Committees of the Board
There are no committees of the Board, audit or otherwise.
The Year in Review
Strathmore's investment in CES Communications Limited ("CES") continued to disappoint with CES failing to achieve satisfactory revenues. For some considerable time CES continued under difficult financial conditions. It became inevitable that to continue on the path it was on, CES would require significant further funding. Your directors decided they were not prepared to risk further Strathmore funds, and in June 1999 our shareholding in CES was sold for a nominal consideration.
No share trading was undertaken by Strathmore in the last year. However as a result of foreign exchange positions taken, net losses of $164,000 were sustained.
The Current Position
At 31 July 1999 Strathmore’s assets primarily consisted of $2,252,000 cash deposits in varying currencies and a 33.1% stake in Wellington Drive Technologies Limited ("Wellington Drive").
In July and August shareholders were offered the opportunity to cancel 33.76% of their Strathmore shares by way of a share buyback and for each share cancelled they were to receive 3 Wellington Drive shares. This offer was accepted by 86.2% of Strathmore's shareholders at that time. As a result of this 6,450,540 Strathmore shares were cancelled and 19,351,620 Wellington Drive shares were distributed to shareholders. Wellington Drive has appealing prospects and it is hoped shareholders will be more than recompensed for their direct stake in Wellington Drive. This distribution has allowed Strathmore to restructure and the directors are grateful to those shareholders whom accepted the offer.
Strathmore shareholders will be aware that the Thomson family agreed to sell all of the Strathmore shares they owned to Saree Holdings Limited ("Saree"). Saree in turn on-sold most of these shares to a group of investors which resulted in Advantage Group becoming a cornerstone shareholder holding around 20% of Strathmore. Other shareholders include Cullen Investments, at 10%, with the balance held by other investors. These changes in shareholders were completed on 3 September 1999.
Strathmore acquired Antipodes IT Limited and its major investment being an interest in telecommunications and Internet software company, CommSoft, in return for 955,882 Strathmore shares issued at $0.18, a slight premium above then asset backing. Commsoft has developed a web browser-based business application for telephony management, cost allocation and tarrifing. Their business currently operates in New Zealand, Australia and the UK. The agreement allows Strathmore at its discretion to acquire a stake of up to 31% in CommSoft.
On completion of all these transactions Mr Phil Norman, Mr Peter Wright and Mr Don Cowie were appointed to the Board of Strathmore.
The new directors announced plans to focus on technology investments, targeting Internet, e-commerce and information technology companies with potential to deliver accelerated growth in shareholder value by competing in global markets.

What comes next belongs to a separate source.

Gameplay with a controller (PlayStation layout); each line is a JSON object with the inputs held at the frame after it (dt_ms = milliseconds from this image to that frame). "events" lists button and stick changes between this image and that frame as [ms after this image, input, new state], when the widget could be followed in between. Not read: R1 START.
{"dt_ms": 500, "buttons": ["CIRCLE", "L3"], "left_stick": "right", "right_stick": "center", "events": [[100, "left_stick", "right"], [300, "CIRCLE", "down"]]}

As at the date of the annual report, Strathmore had sold the residual shares it held in Wellington Drive, as detailed in note 15. The Company now has 16,658,026 shares on issue. There is approximately $2.1m in the bank account and it holds 8.3% of Commsoft.
Directors
Dr R. J. Thomson, Dr G. A. Thomson and Mr R. N. Jackson acted as directors of the company throughout the financial year ended 31 July 1999 and up to 3 September 1999, on which date all three directors resigned.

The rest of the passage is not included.